Breit admitted that many people stay in rural areas to visit family – a scenario the Millers have seen several times – or because all hotels are full. This was especially common in the Cleveland area during recent large-scale events such as the Republican National Convention, NBA Finals, and the World Series.
However, he said many other people are just looking to get away from the hustle and bustle of city life.
“City dwellers often want a quieter, more nature-centric experience,” he said. “A ton of Airbnb guests will be venturing into more rural areas because they just want to get away from it all in a more scenic part of Ohio, and it provides that type of opportunity.”
The desire to break away from the hectic city life is something the Millers have seen firsthand from many of their tenants, they said.
“We had a few people who just wanted to get away,” said April Miller. “We had a mom from Michigan who stayed for a weekend just to rest her brain. We never really saw her, I guess because she was busy relaxing.
In addition to visiting family or getting away from city life, rural Ohio communities also offer an abundance of activities that some describe as “farm entertainment” or “farm tourism.”
“This is where they use traditional farms to attract people to come and see what the farms look like, and then they will have additional attractions,” said Mark Badertscher, agriculture and natural resources educator at the extension office. from Ohio State University in Hardin County.

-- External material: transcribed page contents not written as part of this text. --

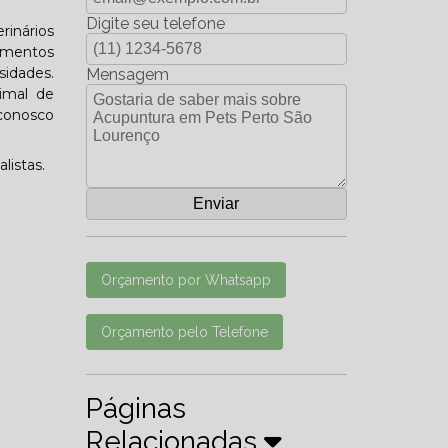
Digite seu telefone
rinários
amentos
sidades.
Mensagem
imal de
 conosco
listas.
Orçamento por Whatsapp
Orçamento pelo Telefone
Páginas
Relacionadas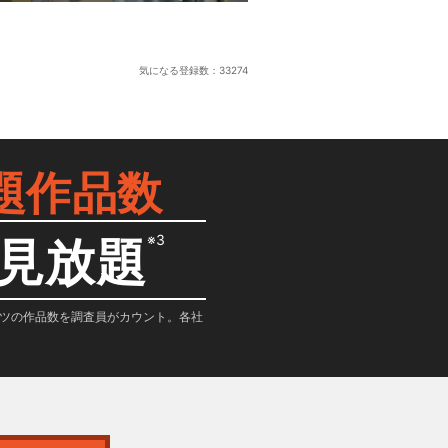
気になる登録数：
33274
題作品数
※3
見放題
テンツの作品数を調査員がカウント。各社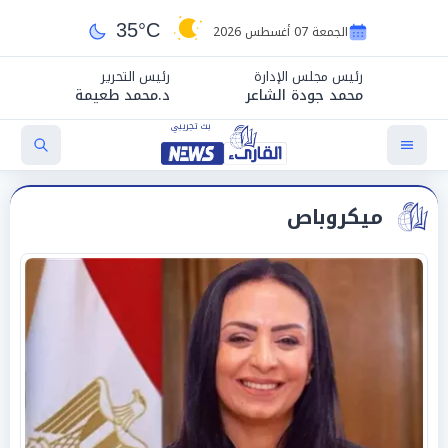
35°C
الجمعة 07 أغسطس 2026
رئيس مجلس الإدارة
رئيس التحرير
محمد جودة الشاعر
د.محمد طعيمة
ميكروباص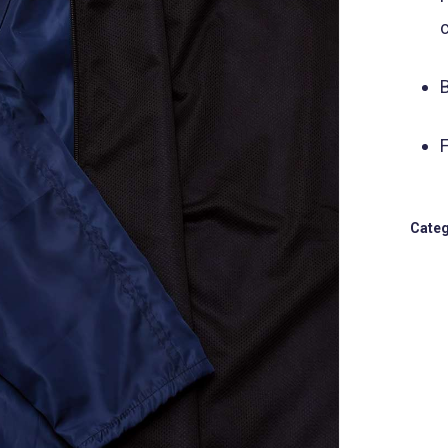
F
Categ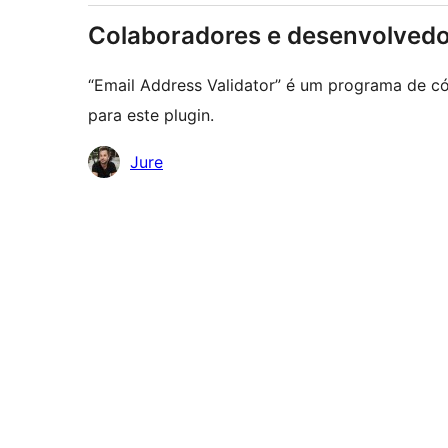
Colaboradores e desenvolved
“Email Address Validator” é um programa de có
para este plugin.
Colaboradores
Jure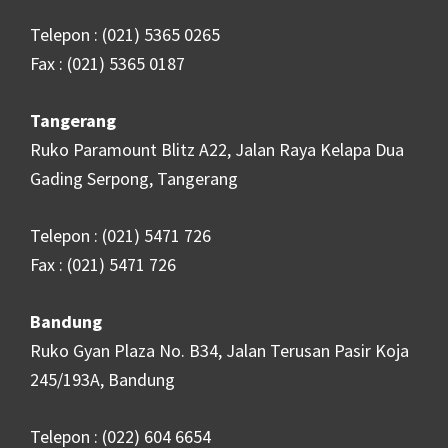
Telepon : (021) 5365 0265
Fax : (021) 5365 0187
Tangerang
Ruko Paramount Blitz A22, Jalan Raya Kelapa Dua
Gading Serpong, Tangerang
Telepon : (021) 5471 726
Fax : (021) 5471 726
Bandung
Ruko Gyan Plaza No. B34, Jalan Terusan Pasir Koja
245/193A, Bandung
Telepon : (022) 604 6654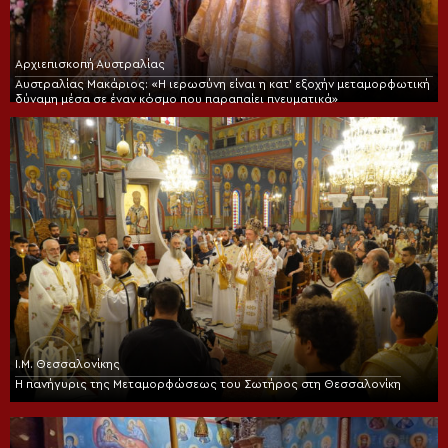
Αρχιεπισκοπή Αυστραλίας
Αυστραλίας Μακάριος: «Η ιερωσύνη είναι η κατ’ εξοχήν μεταμορφωτική
δύναμη μέσα σε έναν κόσμο που παραπαίει πνευματικά»
Ι.Μ. Θεσσαλονίκης
Η πανήγυρις της Μεταμορφώσεως του Σωτήρος στη Θεσσαλονίκη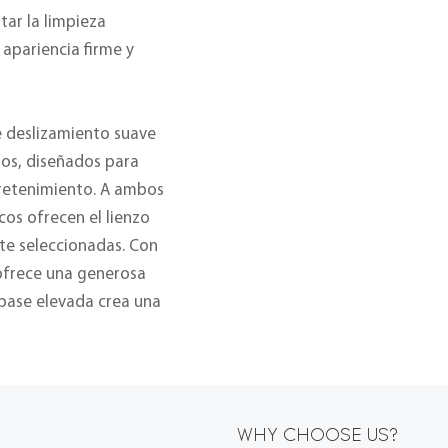
itar la limpieza
apariencia firme y
e deslizamiento suave
ijos, diseñados para
tretenimiento. A ambos
cos ofrecen el lienzo
te seleccionadas. Con
 ofrece una generosa
base elevada crea una
WHY CHOOSE US?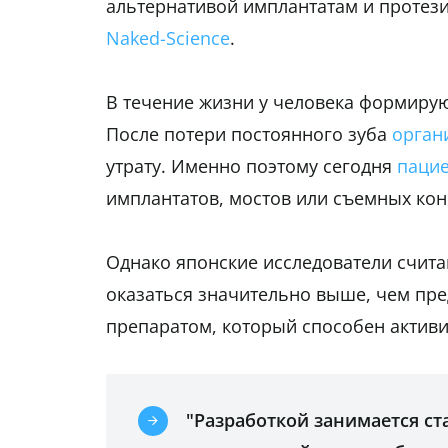
альтернативой имплантатам и протез
Naked-Science
.
В течение жизни у человека формиру
После потери постоянного зуба
орган
утрату. Именно поэтому сегодня
паци
имплантатов, мостов или съемных кон
Однако японские исследователи счит
оказаться значительно выше, чем пре
препаратом, который способен актив
"Разработкой занимается ст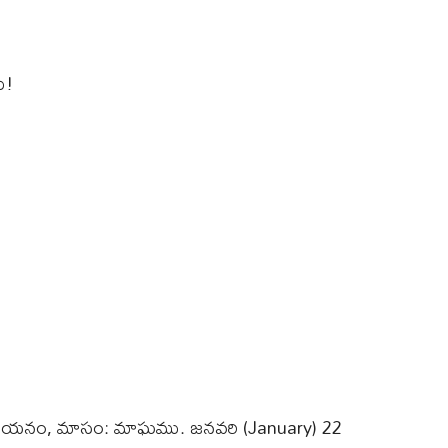
ి!
ణాయనం, మాసం: మాఘము. జనవరి (January) 22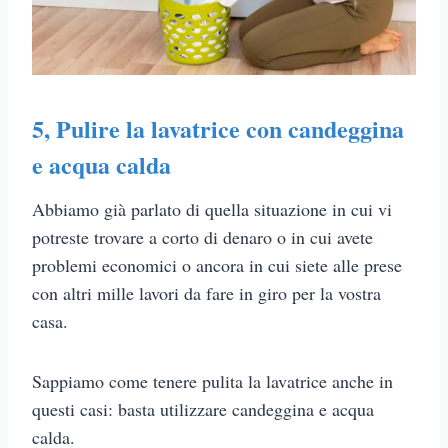
5,
Pulire la lavatrice con candeggina
e acqua calda
Abbiamo già parlato di quella situazione in cui vi
potreste trovare a corto di denaro o in cui avete
problemi economici o ancora in cui siete alle prese
con altri mille lavori da fare in giro per la vostra
casa.
Sappiamo come tenere pulita la lavatrice anche in
questi casi: basta utilizzare candeggina e acqua
calda.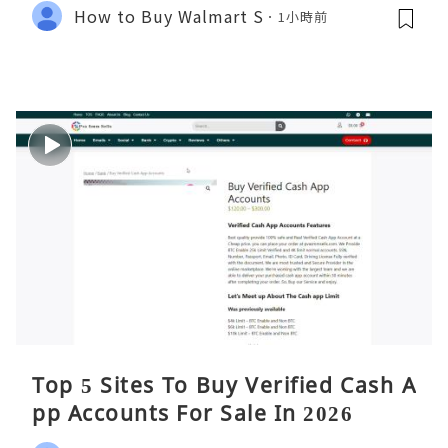
How to Buy Walmart S
1小時前
Top 5 Sites To Buy Verified Cash A
pp Accounts For Sale In 2026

In Hardin County, Badertscher said owners of a local apple orchard are hoping to develop a site where families can pick apples and see how apple cider is made, among other attractions. He said rural wineries are also opening their doors to the public, offering a variety of agricultural entertainment.
A few miles away in Putnam County, Suter’s Produce is hosting a fall event that includes a corn maze, hay walks, pumpkin picking, and cider press demonstrations.
“It’s a way to add value to traditional farms and create additional income for the landowner or farmer,” Badertscher said. “I think people who have no connection to the farm have an interest in knowing more about how their food is produced, how the animals are cared for and how the farm works.
Breit said Airbnb’s rural growth is unlikely to remain above 200% per year, but he is confident the growth will remain strong as more people start using the service.
“As more and more people are exposed to it and people see their neighbors benefiting economically, I think it will definitely remain strong,” he said. “There is a demand for it, and it doesn’t matter the size of the city, because there are always people who are specifically looking for this type of experience. “
April Miller and her husband, Jason, in front of their rental, which was a shed behind their home in Kenton. Airbnb, a website that lists residences or rooms for short-term rent, reports that rural Ohio communities are experiencing explosive growth in short-term accommodation.